Sosyal hayat içerisinde gördüğümüz pek çok nesne aslında birer semboldür ve varlığının ötesinde çeşitli anlam katmanlarına sahiptir. Semboller birer aracıdır, kendileri de bir değer olmakla birlikte aslolan onlara yüklenen anlamdır. Kültür ve medeniyet kendini semboller vasıtasıyla açık eder. Din de kendine has sembolleriyle medeniyet inşa etmiş, her bir sembol, o medeniyete dair anlamlar ihtiva etmiştir. Şüphesiz bu sembollerin başında mabetler gelir. Mabetler sadece mimari birer yapı değil, ait oldukları milletlerin, yaşam tarzlarından sahip oldukları değerler sistemine kadar pek çok özelliğinin okunabildiği birer semboldür.

İslam medeniyetinin mefkûresi de semboller yahut dinî literatürdeki karşılığı olan şiârlar üzerinden okunabilir. Şiârlar bir yönüyle müminlerin yaşadıkları coğrafyalarda bıraktıkları izdir, bir beldenin Müslüman olduğunun en önemli işaretleridir. Diğer bir yönüyle şuur sahibi bir varlık olan insanın İslam beldelerinin sembollerini bilmesi, hissetmesi ve idrak etmesinin tezahürüdür. Camilerimiz birer şiârdır, minarelerden yükselen ezan sesi o topraklarda mümin gönüllerinin varlığının remzidir. Şiâr, bir mümin için fâni âleme nakşedilen, ona ebedî âlemi hatırlatan, insanı tefekküre sevk eden, Allah’a kulluğun alametleridir.

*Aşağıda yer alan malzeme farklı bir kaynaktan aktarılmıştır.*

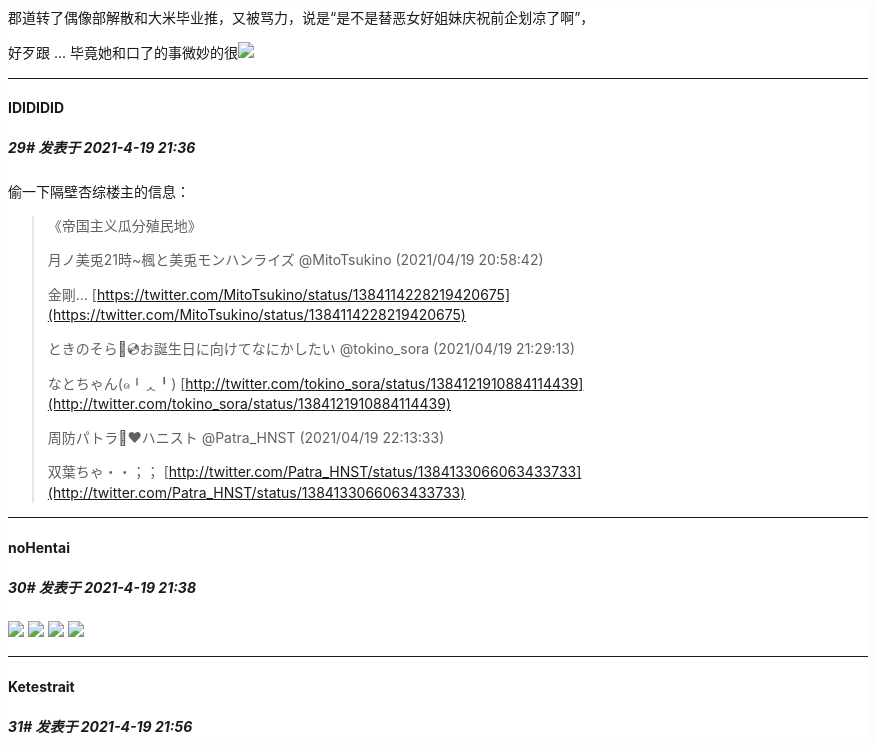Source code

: 郡道转了偶像部解散和大米毕业推，又被骂力，说是“是不是替恶女好姐妹庆祝前企划凉了啊”，

好歹跟 ...</blockquote>
毕竟她和口了的事微妙的很<img src="https://static.saraba1st.com/image/smiley/face2017/068.png" referrerpolicy="no-referrer">


*****

####  IDIDIDID  
##### 29#       发表于 2021-4-19 21:36


偷一下隔壁杏综楼主的信息：

 <blockquote>《帝国主义瓜分殖民地》


月ノ美兎21時~楓と美兎モンハンライズ @MitoTsukino (2021/04/19 20:58:42)

金剛…
[https://twitter.com/MitoTsukino/status/1384114228219420675](https://twitter.com/MitoTsukino/status/1384114228219420675)


ときのそら🐻💿お誕生日に向けてなにかしたい @tokino_sora (2021/04/19 21:29:13)

なとちゃん(๑╹ᆺ╹)
[http://twitter.com/tokino_sora/status/1384121910884114439](http://twitter.com/tokino_sora/status/1384121910884114439)


周防パトラ🦀❤ハニスト @Patra_HNST (2021/04/19 22:13:33)

双葉ちゃ・・；；
[http://twitter.com/Patra_HNST/status/1384133066063433733](http://twitter.com/Patra_HNST/status/1384133066063433733)</blockquote>


*****

####  noHentai  
##### 30#       发表于 2021-4-19 21:38


<img src="https://p.sda1.dev/1/0b24e8917c2c0be748344176cad8a28a/image.png" referrerpolicy="no-referrer">
<img src="https://p.sda1.dev/1/c8392c35f715ea02fdad979d50134fe0/image.png" referrerpolicy="no-referrer">
<img src="https://p.sda1.dev/1/af3da60cfdcb1f52b6a7e8211b635693/image.png" referrerpolicy="no-referrer">
<img src="https://p.sda1.dev/1/b80e32b48fef32fea9e2432c80305ef0/image.png" referrerpolicy="no-referrer">




*****

####  Ketestrait  
##### 31#       发表于 2021-4-19 21:56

Diyanet Aylık Dergi olarak şubat ayı dosyamızda “İslam’ın Şiârları” konusuna yer verdik. Prof. Dr. Ali Kumaş, “Şeâirullah” konusunu ele aldı. Allah’ın şiârlarına hürmet gösterilmesinin, mümin tavrının belirleyici bir özelliği olduğunu, Kur’an-ı Kerim’de bu davranışların kalplerin takvası olarak ifade edildiğini belirtti. Prof. Dr. Özcan Hıdır, “İslam Beldelerinin Sembolleri Olarak Şiârlar: Cami, Minare, Ezan, Mushaf” yazısıyla dosyamıza katkı sundu. Kültürlerin, medeniyetlerin hatta ideolojilerin semboller vasıtasıyla tanınıp bilindiğine dikkat çeken yazar, şiârların birer aracı olduğunu, kendileri bizatihi değerli olmakla birlikte esas değeri onlara yüklenen, içine yerleştirilen manalar ve özlerde aramamız gerektiğini vurguladı. Prof. Dr. Asım Yapıcı ise “Sembol ve Aidiyet: Kimliğin Simgesel Tezahürü” yazısıyla dosyamızda yer aldı. Müslüman kimliğe bağlılığın, o kimliğin sembolleriyle yoğun bir ilişkide olduğunu ifade eden Yapıcı, İslam’ın şiârlarına yapılacak en ufak bir saldırının hatta nezaketsizliğin bile Müslümanları huzursuz edeceğini ve tepkiye neden olacağını dile getirdi.

Bu ayki söyleşimizi Prof. Dr. Hülya Alper ile gerçekleştirdik. Alper, şiârların İslami kimlik ve aidiyet duygusunun gelişimine katkı sağladığını, aynı şiârlara bağlı insanlar arasında bir bağ kurulmasında etkili olduğunu, dinî duyarlılıkları güçlendirdiğini ifade etti.

Sizleri şubat sayımızla baş başa bırakırken bu ayın kederli bir hatırası olan asrın felaketi Maraş Depremlerini de hüzünle anıyor, ahirete irtihal eden vatandaşlarımıza rahmet diliyoruz. Temennimiz başta deprem bölgemiz olmak üzere ülkemizin bir daha böylesi bir acıyı yaşamamasıdır. Yine bu ayda idrak edeceğimiz Berat Kandili’nizi tebrik ediyor, ilahi rahmetin tecelli ettiği, şifa kapılarının açıldığı, ramazan-ı şerifin müjdecisi Berat Gecesi’nde, Suriye’den Filistin’e bütün Müslüman coğrafyaların felaha çıkmasını Yüce Rabbimizden niyaz ediyoruz.